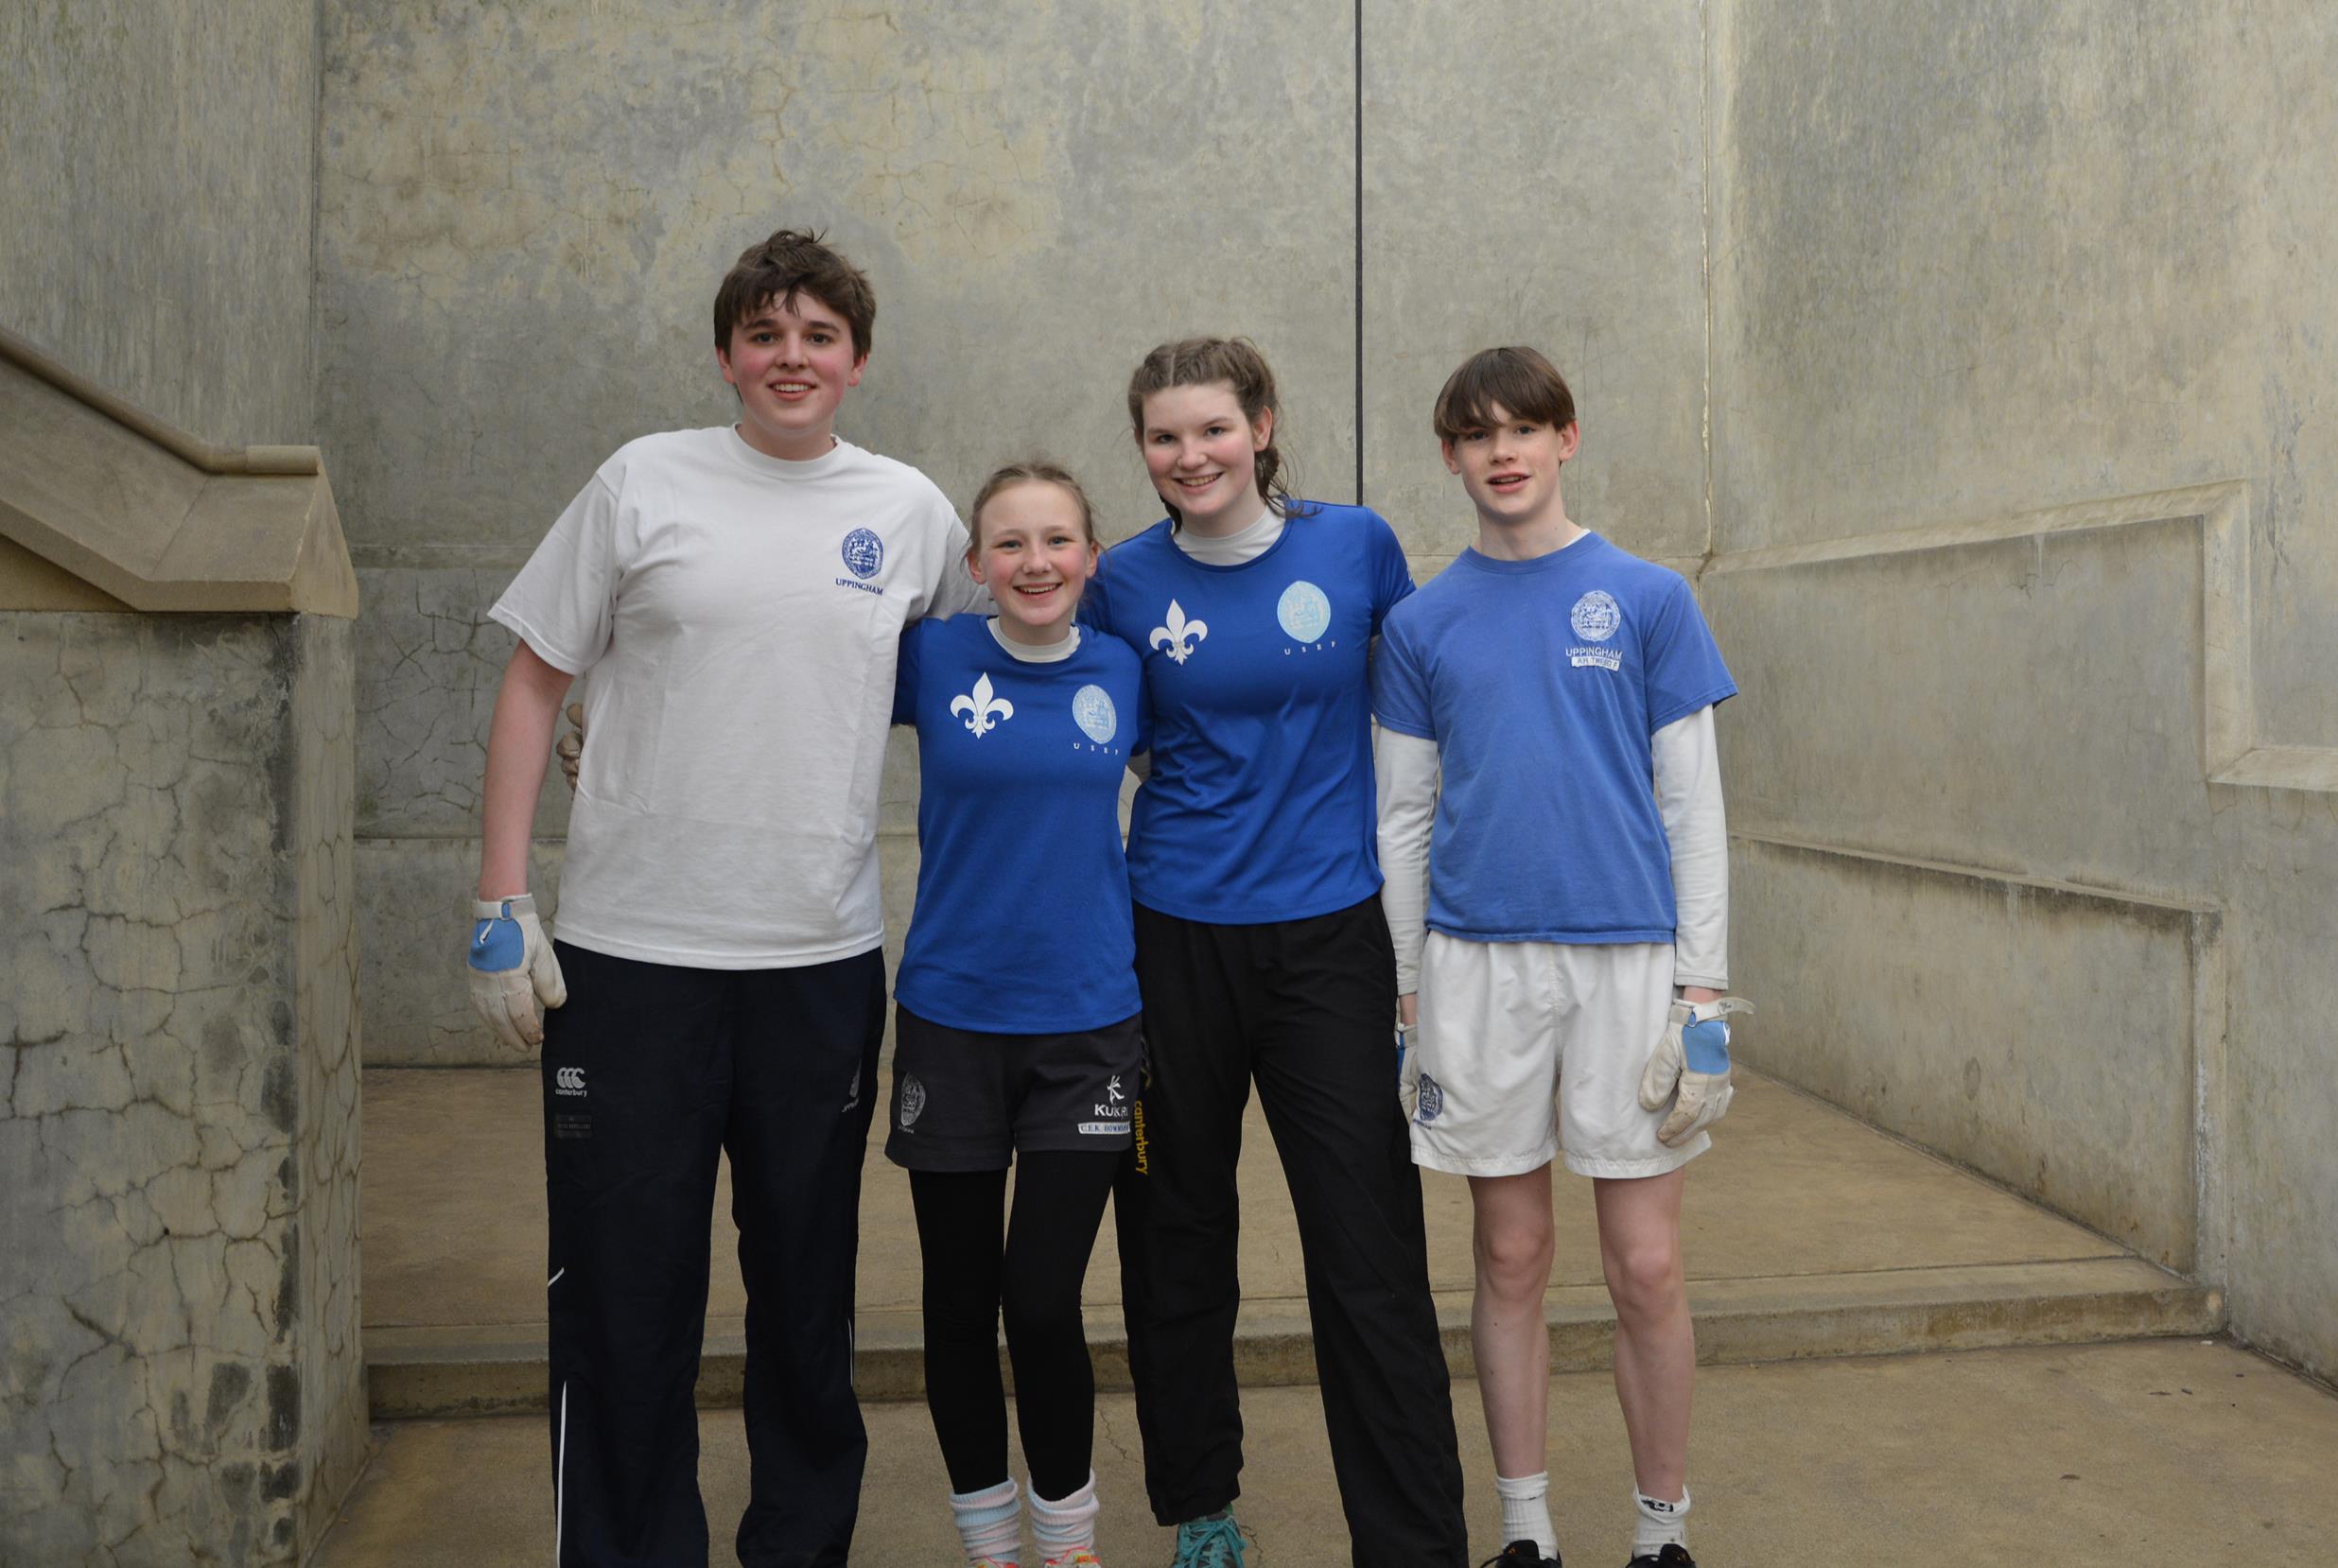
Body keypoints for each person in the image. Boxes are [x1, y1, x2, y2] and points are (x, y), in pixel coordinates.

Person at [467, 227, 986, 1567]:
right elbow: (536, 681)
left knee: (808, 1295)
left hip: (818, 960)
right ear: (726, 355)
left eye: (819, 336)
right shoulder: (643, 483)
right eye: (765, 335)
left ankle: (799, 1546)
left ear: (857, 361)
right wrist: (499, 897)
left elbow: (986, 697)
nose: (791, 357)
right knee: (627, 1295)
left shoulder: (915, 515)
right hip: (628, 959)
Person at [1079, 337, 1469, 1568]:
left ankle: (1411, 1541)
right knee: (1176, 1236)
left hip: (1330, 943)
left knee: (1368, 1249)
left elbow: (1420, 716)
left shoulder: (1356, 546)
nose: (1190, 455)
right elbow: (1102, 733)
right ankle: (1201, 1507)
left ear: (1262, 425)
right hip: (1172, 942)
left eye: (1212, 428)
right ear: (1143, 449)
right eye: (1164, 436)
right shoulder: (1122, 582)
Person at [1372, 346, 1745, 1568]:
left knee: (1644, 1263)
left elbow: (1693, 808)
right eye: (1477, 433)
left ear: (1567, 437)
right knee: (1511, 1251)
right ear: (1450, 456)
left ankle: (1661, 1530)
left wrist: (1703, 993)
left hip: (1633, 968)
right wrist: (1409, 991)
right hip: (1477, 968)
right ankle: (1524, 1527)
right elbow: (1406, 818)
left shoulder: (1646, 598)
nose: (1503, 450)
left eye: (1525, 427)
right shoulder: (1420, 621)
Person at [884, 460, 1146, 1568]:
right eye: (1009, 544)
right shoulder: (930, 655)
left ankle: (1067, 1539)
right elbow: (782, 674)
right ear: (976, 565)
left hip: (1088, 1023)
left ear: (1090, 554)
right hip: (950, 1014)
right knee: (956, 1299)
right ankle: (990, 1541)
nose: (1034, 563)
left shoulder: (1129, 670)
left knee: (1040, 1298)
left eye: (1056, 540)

*-*-*

In your copy, leave out the pictures and reproduce the material above exactly.

- Task output:
Body keypoints for each person in the image. Boxes are [x1, y1, x2, y2] and points are (x, y), in pixel coordinates.

Person at [467, 227, 986, 1567]:
right elbow: (536, 681)
left knee: (808, 1295)
left hip: (818, 960)
right ear: (726, 355)
left eye: (819, 336)
right shoulder: (643, 483)
right eye: (765, 335)
left ankle: (799, 1546)
left ear: (857, 361)
right wrist: (499, 897)
left elbow: (986, 697)
nose: (791, 357)
right knee: (627, 1295)
left shoulder: (915, 515)
right hip: (628, 959)
Person at [1079, 337, 1469, 1568]:
left ankle: (1411, 1541)
right knee: (1176, 1236)
left hip: (1330, 943)
left knee: (1368, 1249)
left elbow: (1420, 716)
left shoulder: (1356, 546)
nose: (1190, 455)
right elbow: (1102, 733)
right ankle: (1201, 1507)
left ear: (1262, 425)
right hip: (1172, 942)
left eye: (1212, 428)
right ear: (1143, 449)
right eye: (1164, 436)
right shoulder: (1122, 582)
Person at [1372, 346, 1745, 1568]:
left knee: (1644, 1263)
left elbow: (1693, 808)
right eye: (1477, 433)
left ear: (1567, 437)
right knee: (1511, 1251)
right ear: (1450, 456)
left ankle: (1661, 1530)
left wrist: (1703, 993)
left hip: (1633, 968)
right wrist: (1409, 991)
right hip: (1477, 968)
right ankle: (1524, 1527)
right elbow: (1406, 818)
left shoulder: (1646, 598)
nose: (1503, 450)
left eye: (1525, 427)
right shoulder: (1420, 621)
Person at [884, 460, 1146, 1568]:
right eye: (1009, 544)
right shoulder: (930, 655)
left ankle: (1067, 1539)
right elbow: (782, 674)
right ear: (976, 565)
left hip: (1088, 1023)
left ear: (1090, 554)
right hip: (950, 1014)
right knee: (956, 1299)
right ankle: (990, 1541)
nose: (1034, 563)
left shoulder: (1129, 670)
left knee: (1040, 1298)
left eye: (1056, 540)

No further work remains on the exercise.